Cluster hardware setup

Currently in a proyect we have 4 nodes, eachone with this specs:

  • 10TB of HD
  • 1TB of RAM
  • 20 Cores of CPU

I would like to confirm that:

Question 1: It is a good idea to buy 6 Elasticsearch Platinum licenses for this nodes? Note: As i understand 1 license per node, will be let 2 licenses without use.

Question 2: It is a good idea the following configuration?

node1, node2, and node3:
master: true
data: true
ingest: true
ml: true

node4:
master: false
data: true
ingest: true
ml: true

heap size max (all nodes): 30 GB

node 1 and 3: rack_1 , hot
node 2 and 4: rack_2 , warm

Question 3: I must avoid running multiple instances of Elasticsearch in same physical node, right?

Q1: you don't have the choice. Each node of the cluster will count in the amount of nodes you pay for.

Q2 and Q3: as you have so much RAM on each physical machine, I'd run:

  • 3 dedicated master nodes
  • 8 data only nodes (2 per machine)

What kind of use case are you going to run?

But as your intention is to buy a license, I'd definitely ask an elastic solution architect to help you designing it right according to your use case. May ECE would make sense here..

Thanks! I'm really curious about this:

Q1: Should I run 3 instances of elasticsearch as dedicated master node on each physcal machine?
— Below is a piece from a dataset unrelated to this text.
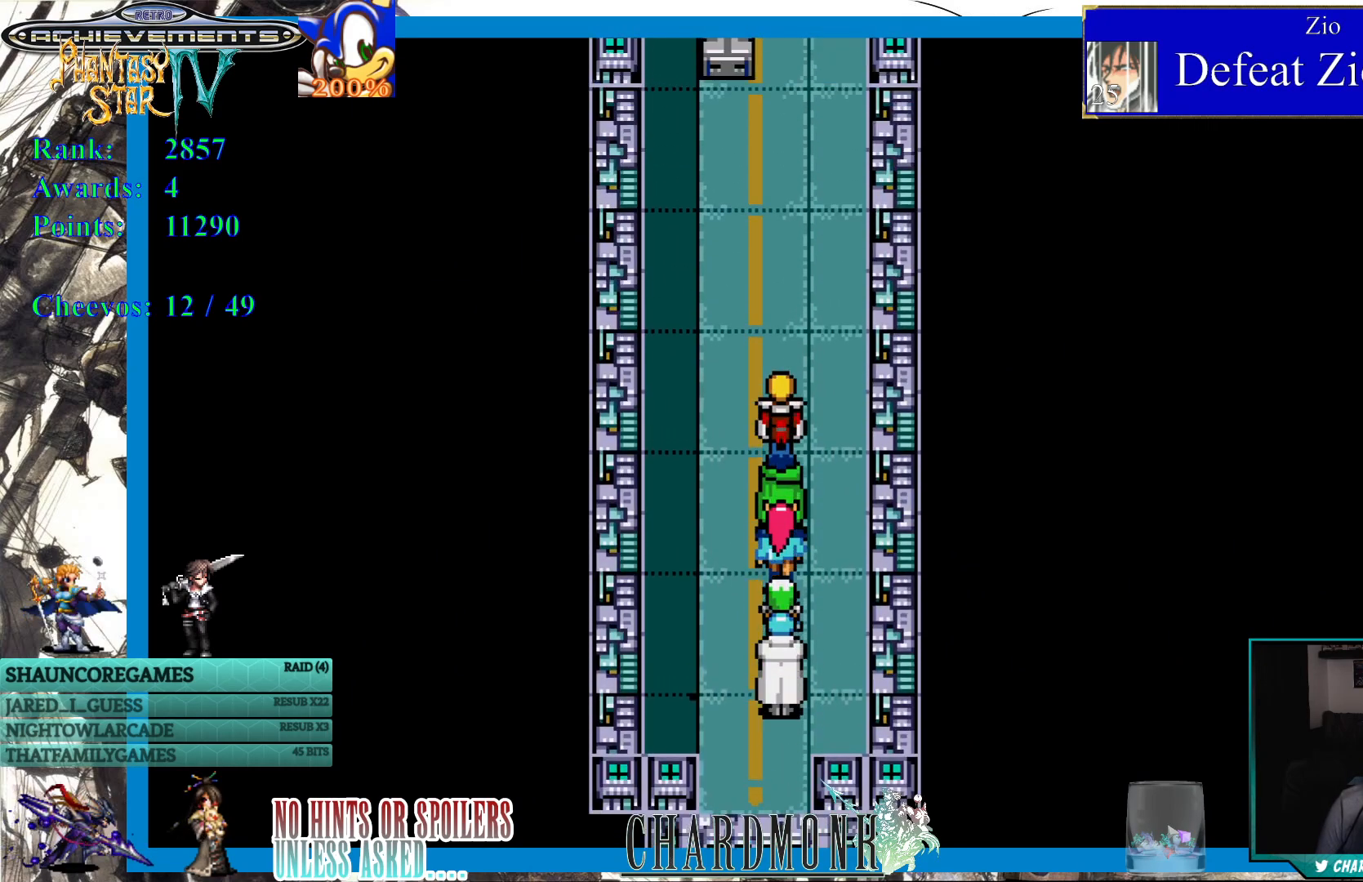
{"buttons": ["DPAD_UP"], "left_stick": "center", "right_stick": "center", "events": []}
Q2: Should I run 2 instances of elasticsearch as dedicated data node on each physcal machine?

I took the training on Elasticsearch and got the certification, and as I understand It is not recommended to run multiple instances of Elastic in the same physical node.

Q3: Would be a good idea to virtualize each physical node? The target will be use as much RAM as possible.

What kind of use case are you going to run?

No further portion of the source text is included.